Discitis is a condition caused by infection, inflammation and irritation of the small spaces between the disks of the spine. Swelling in the spaces puts pressure on the disks, which causes pain. Discitis is fairly uncommon and mostly affects young children.
The condition typically involves the upper back (thoracic) and lower back (lumbar). Sometimes surrounding tissue, joints and vertebrae can become irritated and inflamed. It’s important that discitis is diagnosed as early as possible so that antibiotic treatment can be administered promptly to relieve pain and avoid more serious consequences including additional infection.
Discitis can be caused by a bacterial or viral infection, or another source of inflammation such as an autoimmune disease. These are conditions in which the body’s immune system mistakenly attacks cells in the body. Sometimes discitis can be the result of a medical or therapeutic procedure. For example, surgery on the back or a needle in the back can introduce pathogens, which can lead to infection. In other instances the bacteria or virus enters the body through the urinary tract, intestine or other means.
Because the symptoms of discitis can mimic those of conditions related to aging and wear and tear on the spine, expert diagnosis is essential. Your Wellstar neurologist will help rule out other causes of back pain and confirm a diagnosis of discitis.
Discitis can be difficult to treat. Because the area is not served by a good blood supply, it can be challenging to get medications (typically antibiotics) into the location.
Discitis is characterized by back severe pain, sometimes described as unbearable. Other symptoms include:
- Abdominal pain
- Difficulty getting up and standing
- Increased curvature of the back
- Loss of appetite
- Back stiffness
- Low-grade (under 102° F.) fever and chills
- Recent flu-like symptoms
- A refusal to sit up, stand or walk (in a young child)
- With discitis, back pain is usually localized in the area of the infection.

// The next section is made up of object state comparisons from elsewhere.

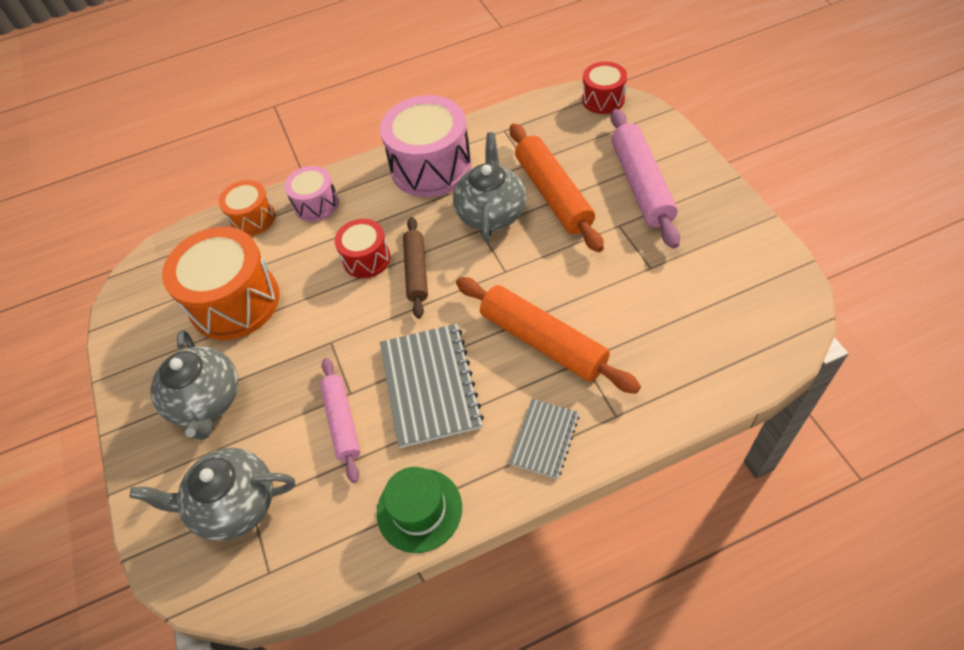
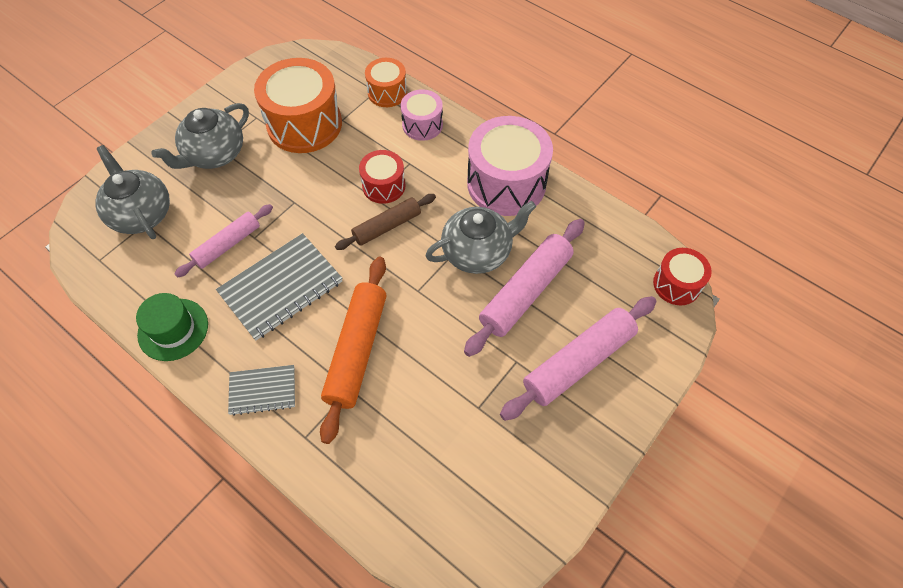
camera: 55 degrees right, 5 degrees up
(553, 194) = (525, 292): orange rolling pin -> pink rolling pin

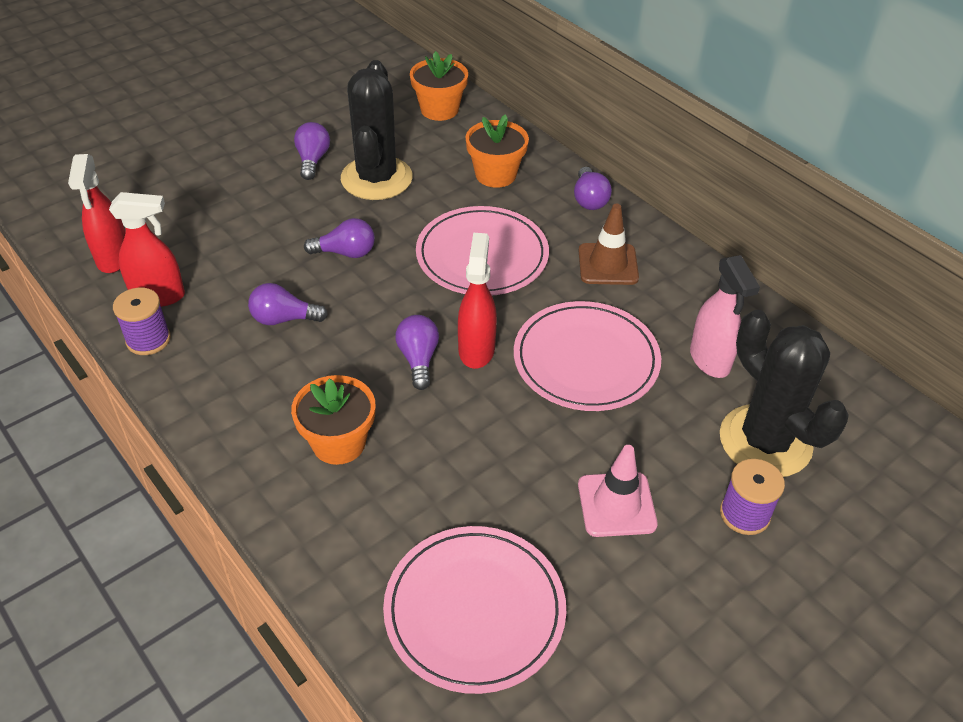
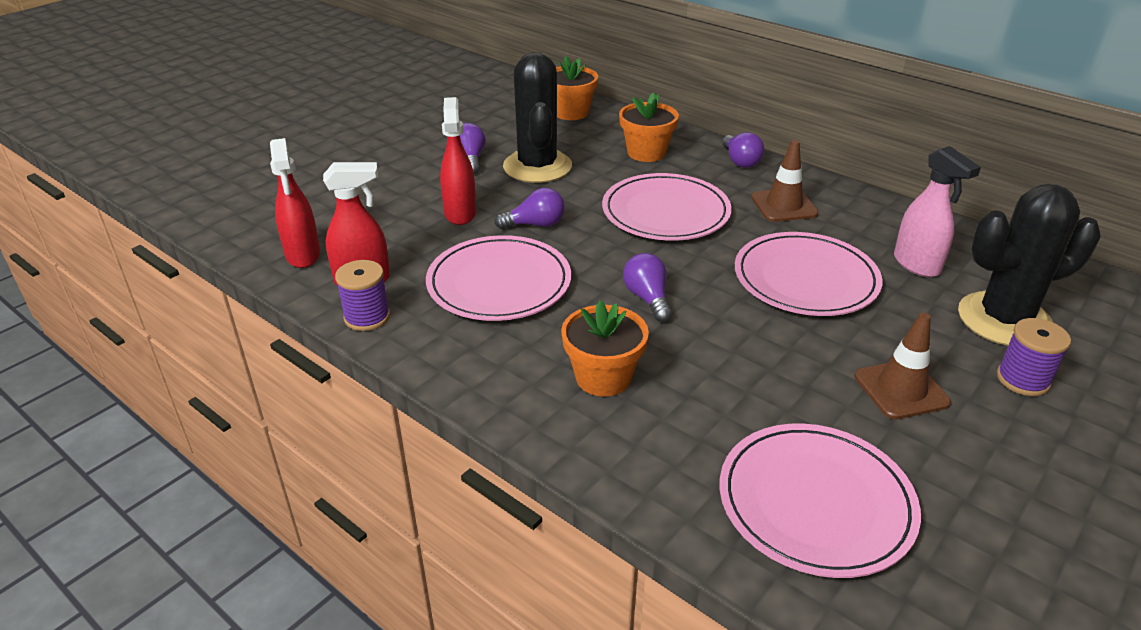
camera: 10 degrees left, 10 degrees down
(284, 319) = (499, 283): purple light bulb -> pink plate
(476, 349) = (699, 284): red spray bottle -> red spray bottle (460, 213)
(616, 504) = (901, 389): pink traffic cone -> brown traffic cone
(765, 441) = (1004, 320): black cactus -> black cactus turned 60 degrees counterclockwise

Unlike some other causes of back pain, including sciatica, the pain from discitis does not radiate down the leg.
Those most at risk for getting discitis include:
- Children under age 10 and the elderly
- Individuals with autoimmune disorders
- Individuals with weakened immune systems
- Individuals with an elevated risk of infection
- Patients who have had back surgery or other procedures
- Individuals who abuse drugs and alcohol
There is nothing a patient can do to prevent discitis that is a result of a viral or bacterial infection. However, doctors performing surgical procedures on the back routinely use antibiotics to minimize the risks of discitis and other infections.
The sooner discitis is diagnosed, the sooner it can be treated, usually with antibiotics and anti-inflammatory medications. Your Wellstar neurologist will ask questions about symptoms and will perform a physical examination to learn why they are occurring.
Tools and Tests
Diagnosing discitis can be challenging because there are many other possible causes of back pain. Your doctor may order tests to confirm a diagnosis including:
- X-ray to indicate the area of infection
- MRI (magnetic resonance imaging)
- Bone scan
- CBC (Complete Blood Count)
- ESR (A test that measures the blood’s sedimentation rate. When inflammation is present, red blood cells settle faster in a test tube.)
Your Wellstar neurologist will discuss treatment options, with the goal of reducing inflammation and pain. A common approach for adults is a long course (four weeks or more) of daily antibiotics. These may be given orally and/or intravenously at either a Wellstar outpatient facility or via Home Health.
Treatment may also include anti-inflammatory medications and a brace to support the spine and make it easier to move without pain. Rest may also be recommended. Activity modification ranging bedrest to more active therapy may be recommended depending on the pathology.
In rare cases, severe cases of discitis may require surgery in order to clean out the infection.
Ongoing Care for Discitis
People who suffer from discitis usually make a complete recovery and require little ongoing care. A good prognosis is very likely with proper and consistent medical and surgical therapy.